Entreprise familiale depuis 1955, le groupe Doux s’illustre comme l’un des piliers de la filière avicole française. Au cours de son histoire, il a connu un fort développement à l’international contrarié, notamment, par une remise en question des subventions européennes et l’arrivée brutale de la grippe aviaire. Récit d’une société française tiraillée entre la recherche toujours plus forte de compétitivité à l’international et la pression liée aux difficultés financières.

40 ans de croissance pour l’entreprise Doux

Zoom sur la filière avicole en France

La filière avicole représente selon les statistiques Volaille Française : 60 000 salariés et 14 000 éleveurs en France en 2014.

Au niveau industriel, la France compte 170 entreprises industrielles et la concurrence est rude : le groupe Duc, LDC, Doux et Gastronome sortent en tête du peloton des industriels de la volaille bleu blanc rouge.

Les débuts de l’entreprise Doux

La petite entreprise démarre en 1955 à Châteaulin, dans le Finistère.

Les premières années, elle se lance via son activité de négoce de volaille sous les ordres de son fondateur, Pierre Doux. De fait, l’entreprise se positionne en tant que véritable intermédiaire entre les abattoirs et les spécialistes des métiers de bouche (bouchers, volaillers, traiteurs).

Puis, l’activité de l’entreprise évolue rapidement avec l’ouverture du premier abattoir de volaille. Le groupe travaille avec des éleveurs bretons et assure l’abattage des animaux au sein de ses usines.

Pour l’époque c’est une révolution : la machine est efficace avec l’abattage de 100 poulets à l’heure !

Cette nouvelle activité donne des ailes au groupe qui souhaite partir à la conquête du marché international.

1960 : l’ouverture à l’international

Pour augmenter les rendements, le groupe Doux s’inspire du géant américain avec la production de poulets hybrides. Ces poules sont à la fois pondeuses et utilisées pour leur viande.

L’entreprise se fait aider par l’Institut de Sélection Animale (ISA) afin de sélectionner les meilleurs animaux et de pratiquer un nouvel élevage hors-sol. On est complètement dans l’élevage industriel, avec 22 poulets au m² dans des bâtiments de 1 200 m2. Le rendement est efficace et le groupe étend son activité au sein de la filière avicole. Ces procédés sont de plus en plus mal vus par les consommateurs qui pointent du doigt la souffrance animale et la moindre qualité du produit.

La congélation est un procédé en pleine expansion en 1960 et le groupe saisit cette opportunité pour réaliser ses premières exportations.

L’aventure commence par l’acquisition de machines de congélation aux États-Unis.

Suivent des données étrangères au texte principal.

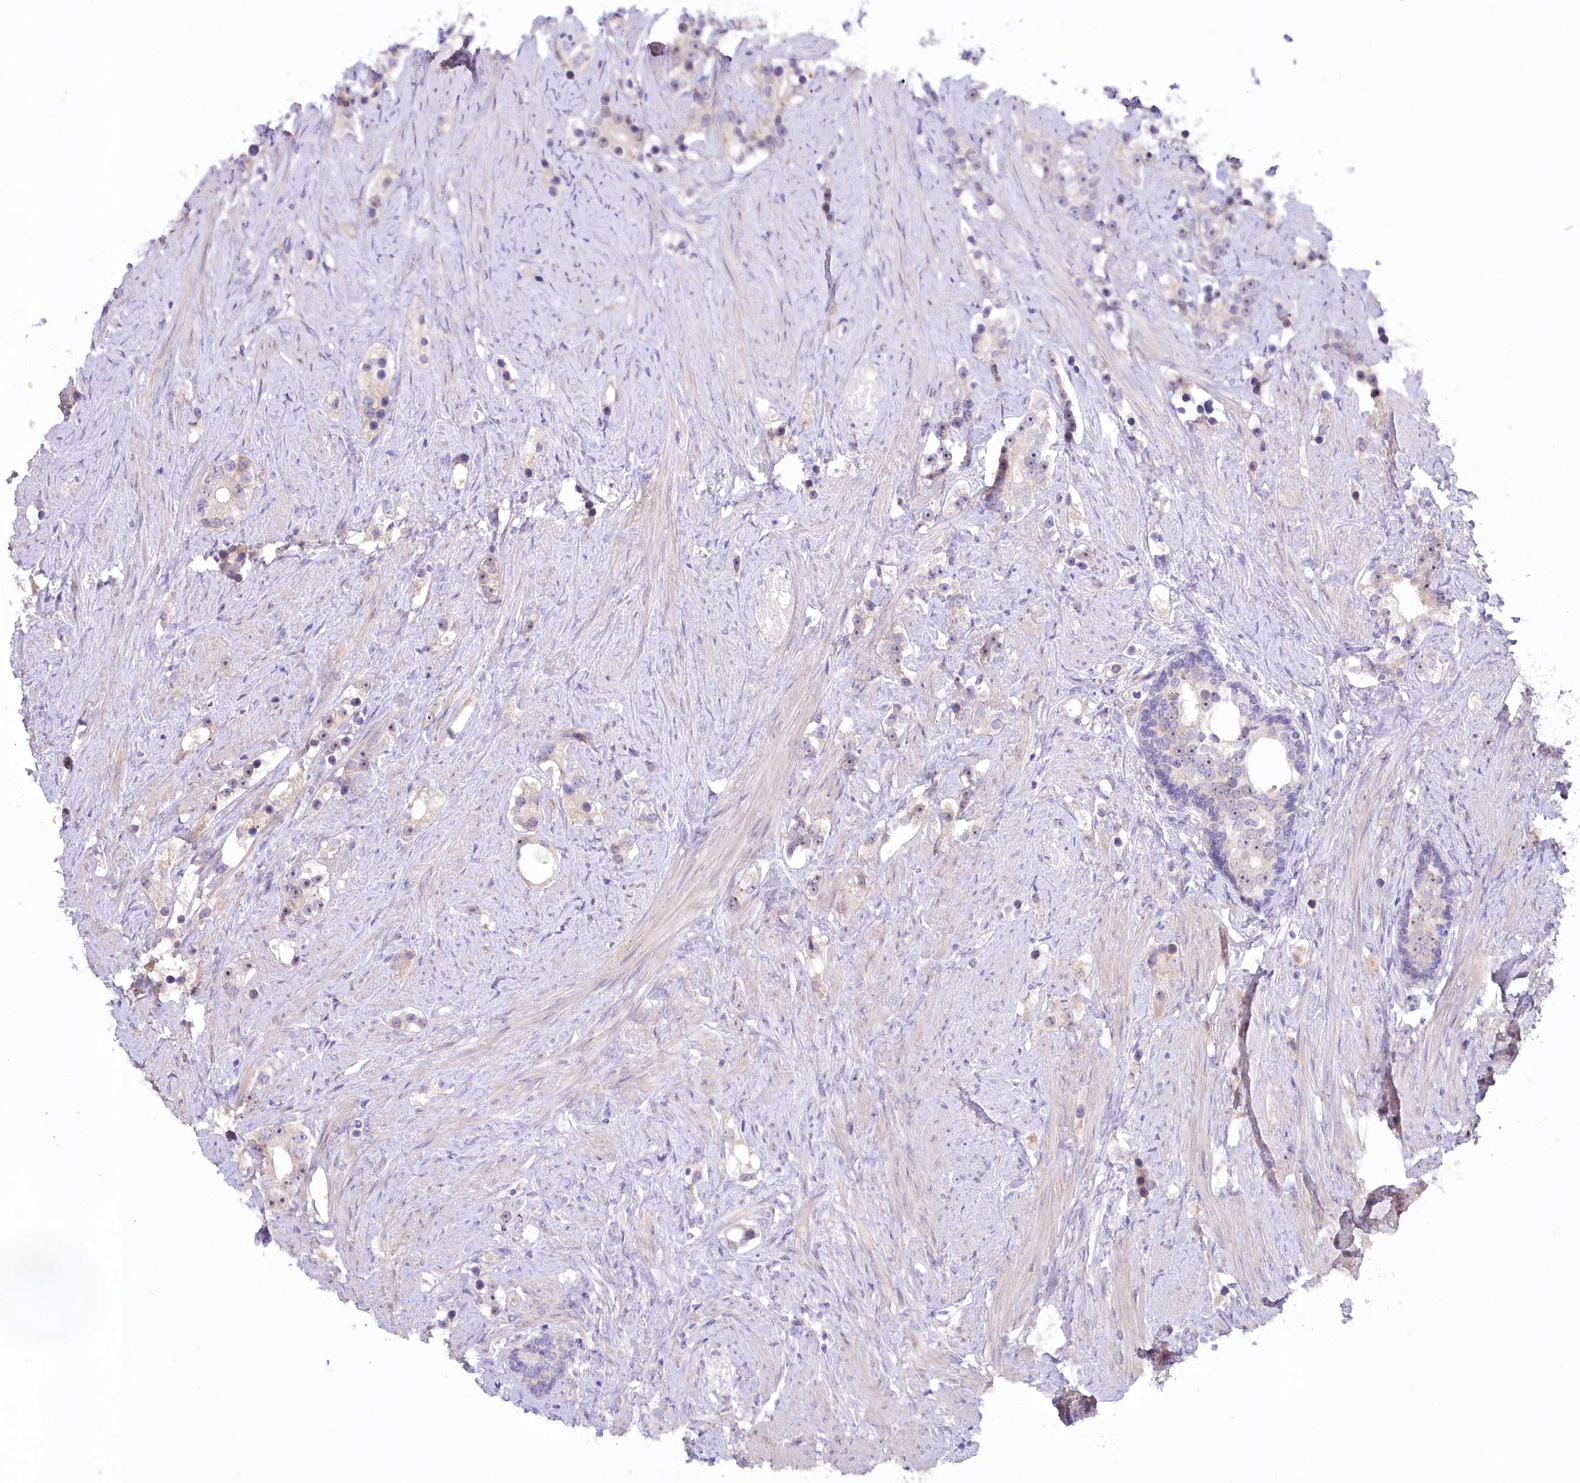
{"staining": {"intensity": "weak", "quantity": "25%-75%", "location": "cytoplasmic/membranous,nuclear"}, "tissue": "prostate cancer", "cell_type": "Tumor cells", "image_type": "cancer", "snomed": [{"axis": "morphology", "description": "Adenocarcinoma, High grade"}, {"axis": "topography", "description": "Prostate"}], "caption": "An immunohistochemistry photomicrograph of tumor tissue is shown. Protein staining in brown shows weak cytoplasmic/membranous and nuclear positivity in adenocarcinoma (high-grade) (prostate) within tumor cells.", "gene": "MYOZ1", "patient": {"sex": "male", "age": 63}}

1975 : Charles DOUX succède à son père à la tête de l’entreprise

En 1975, la société familiale place Charles Doux – fils du père fondateur – en tant que nouveau dirigeant.

Il lance de grands projets d’expansion à l’international avec la conquête de nouveaux marchés vers le Moyen-Orient : Yémen, Koweït, Émirats Arabes Unis, Irak et Iran. La demande est présente avec près de 325 millions d’habitants.

1991 : prise de contrôle partiel de la marque Père Dodu pour le groupe

Pour diversifier ses activités, Doux rachète la marque Père Dodu en 1991 – produits préparés à base de volailles (nuggets, burgers, escalopes panées).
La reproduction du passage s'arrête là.